While national governments in North America are spinning their wheels when it comes to reducing carbon emissions, “sub-national” initiatives by Canadian provinces and American states are attracting attention at COP 20 in Lima.
“National governments in the U.S. and Canada have not delivered on climate change emission cuts,” Glen Murray, Ontario Environment and Climate Change Minister told a Dec. 8 meeting of senior government officials from California, Quebec, Montana, Oregon, and B.C. They all agreed.
Murray announced that Ontario was “going to sign agreements and use our constitutional authority to do these things.” He also indicated that the states and provinces intend to ensure that the 2015 Paris Climate Change Agreement being negotiated in Lima provides that sub-national governments have a key role in future arrangements to reduce carbon emissions.
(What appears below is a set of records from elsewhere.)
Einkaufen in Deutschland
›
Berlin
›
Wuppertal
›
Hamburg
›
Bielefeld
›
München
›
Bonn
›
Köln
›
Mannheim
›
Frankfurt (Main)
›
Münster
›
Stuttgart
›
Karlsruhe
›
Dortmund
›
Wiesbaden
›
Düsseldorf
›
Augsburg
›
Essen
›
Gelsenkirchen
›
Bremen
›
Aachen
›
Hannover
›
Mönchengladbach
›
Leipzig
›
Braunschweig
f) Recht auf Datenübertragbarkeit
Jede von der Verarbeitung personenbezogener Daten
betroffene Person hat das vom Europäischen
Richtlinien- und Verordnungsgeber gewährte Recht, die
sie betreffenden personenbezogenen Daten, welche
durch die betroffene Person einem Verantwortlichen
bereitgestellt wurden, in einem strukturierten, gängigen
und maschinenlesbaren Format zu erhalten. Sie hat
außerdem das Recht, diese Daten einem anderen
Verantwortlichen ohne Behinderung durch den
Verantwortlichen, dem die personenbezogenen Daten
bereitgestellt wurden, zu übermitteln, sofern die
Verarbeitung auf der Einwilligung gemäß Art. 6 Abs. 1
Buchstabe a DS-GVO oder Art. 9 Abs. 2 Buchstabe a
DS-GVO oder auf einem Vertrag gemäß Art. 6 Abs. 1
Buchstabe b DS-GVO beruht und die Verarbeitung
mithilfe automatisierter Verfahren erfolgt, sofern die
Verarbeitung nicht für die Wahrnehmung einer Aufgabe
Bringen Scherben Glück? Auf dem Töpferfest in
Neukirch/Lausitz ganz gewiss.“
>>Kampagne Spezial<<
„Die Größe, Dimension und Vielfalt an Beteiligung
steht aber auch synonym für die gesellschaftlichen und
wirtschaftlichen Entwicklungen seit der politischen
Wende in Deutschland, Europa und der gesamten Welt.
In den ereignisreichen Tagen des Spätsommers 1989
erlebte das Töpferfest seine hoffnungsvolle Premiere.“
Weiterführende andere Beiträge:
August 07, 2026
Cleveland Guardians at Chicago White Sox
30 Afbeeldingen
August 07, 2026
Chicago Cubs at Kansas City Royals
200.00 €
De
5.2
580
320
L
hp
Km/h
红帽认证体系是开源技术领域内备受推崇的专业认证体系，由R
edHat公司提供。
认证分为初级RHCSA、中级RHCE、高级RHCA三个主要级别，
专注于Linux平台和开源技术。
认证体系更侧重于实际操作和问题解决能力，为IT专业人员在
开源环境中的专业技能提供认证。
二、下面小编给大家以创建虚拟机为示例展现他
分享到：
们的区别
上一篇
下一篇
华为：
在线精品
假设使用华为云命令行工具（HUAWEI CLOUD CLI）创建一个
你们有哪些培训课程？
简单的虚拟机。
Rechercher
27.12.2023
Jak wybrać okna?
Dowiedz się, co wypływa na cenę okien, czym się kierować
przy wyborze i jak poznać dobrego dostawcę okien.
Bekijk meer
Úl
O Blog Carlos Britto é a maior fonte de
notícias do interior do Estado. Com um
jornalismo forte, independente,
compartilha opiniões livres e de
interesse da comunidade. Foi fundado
Murray also pointed out that sub-nationals are allowed to act under new trade agreements and that they can lead initiatives.
“Only sub-nationals, working with NGOs, labour and other members of civil society, can deliver a solution. It’s time to turn the process over to governments who are closer to the people,” noted Murray.
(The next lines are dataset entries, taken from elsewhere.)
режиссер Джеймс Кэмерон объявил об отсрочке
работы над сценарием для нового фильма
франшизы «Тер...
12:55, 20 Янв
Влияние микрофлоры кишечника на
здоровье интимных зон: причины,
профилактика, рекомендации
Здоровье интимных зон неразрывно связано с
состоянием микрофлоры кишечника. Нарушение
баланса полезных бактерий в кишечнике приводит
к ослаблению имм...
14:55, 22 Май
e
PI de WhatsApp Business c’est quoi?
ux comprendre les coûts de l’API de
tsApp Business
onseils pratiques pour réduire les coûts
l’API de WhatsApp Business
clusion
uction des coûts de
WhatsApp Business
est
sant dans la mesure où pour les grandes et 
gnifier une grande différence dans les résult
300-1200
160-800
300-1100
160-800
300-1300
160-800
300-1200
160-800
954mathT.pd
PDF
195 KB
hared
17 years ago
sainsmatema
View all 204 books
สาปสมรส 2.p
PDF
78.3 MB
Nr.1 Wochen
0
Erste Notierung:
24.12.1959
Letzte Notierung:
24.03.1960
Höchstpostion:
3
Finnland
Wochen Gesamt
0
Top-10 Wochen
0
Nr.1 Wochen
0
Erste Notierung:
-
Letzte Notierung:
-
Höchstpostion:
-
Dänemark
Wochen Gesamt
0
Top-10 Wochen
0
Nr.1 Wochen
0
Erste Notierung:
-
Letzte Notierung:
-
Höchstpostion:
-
While acknowledging the usefulness of high level comments exhorting the achievement of greater reductions (referencing recent statements by U.S. President Barack Obama) Mr. Murray said, “I don’t think national governments are the way to go to make people understand why there is a need to change our view of carbon. It will happen better with the leadership and communication ability of smaller government.”
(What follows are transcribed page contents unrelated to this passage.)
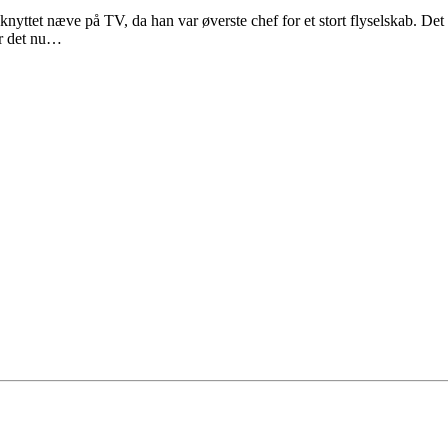
nyttet næve på TV, da han var øverste chef for et stort flyselskab. Det 
 er det nu…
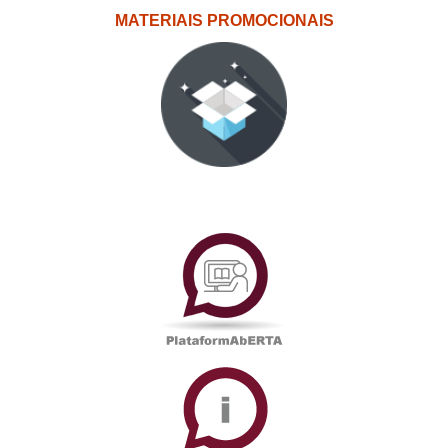
MATERIAIS PROMOCIONAIS
PlataformAberta
Informações
Académicas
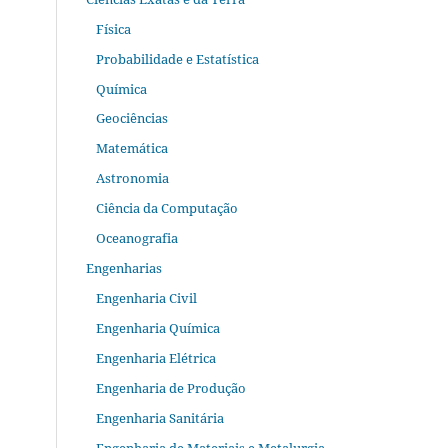
Física
Probabilidade e Estatística
Química
Geociências
Matemática
Astronomia
Ciência da Computação
Oceanografia
Engenharias
Engenharia Civil
Engenharia Química
Engenharia Elétrica
Engenharia de Produção
Engenharia Sanitária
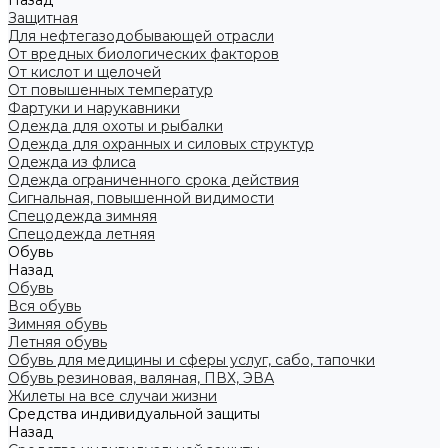
Назад
Защитная
Для нефтегазодобывающей отрасли
От вредных биологических факторов
От кислот и щелочей
От повышенных температур
Фартуки и нарукавники
Одежда для охоты и рыбалки
Одежда для охранных и силовых структур
Одежда из флиса
Одежда ограниченного срока действия
Сигнальная, повышенной видимости
Спецодежда зимняя
Спецодежда летняя
Обувь
Назад
Обувь
Вся обувь
Зимняя обувь
Летняя обувь
Обувь для медицины и сферы услуг, сабо, тапочки
Обувь резиновая, валяная, ПВХ, ЭВА
Жилеты на все случаи жизни
Средства индивидуальной защиты
Назад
The Oregon State Governor’s senior advisor expressed the common agreement of the provincial and state leaders: “There is no time to fail. No time to lose. Sub-national units can demonstrate strong leadership in reducing carbon emissions while maintaining a strong economy."
Asked about this at the Canadian government briefing held on Dec. 9, Dan McDougall, Canada’s chief negotiator and ambassador for climate change, referred to a statement just made by the UN Secretary General favouring a broad range of engagement, including by subnational governments. McDougall indicated Canada will encourage that approach.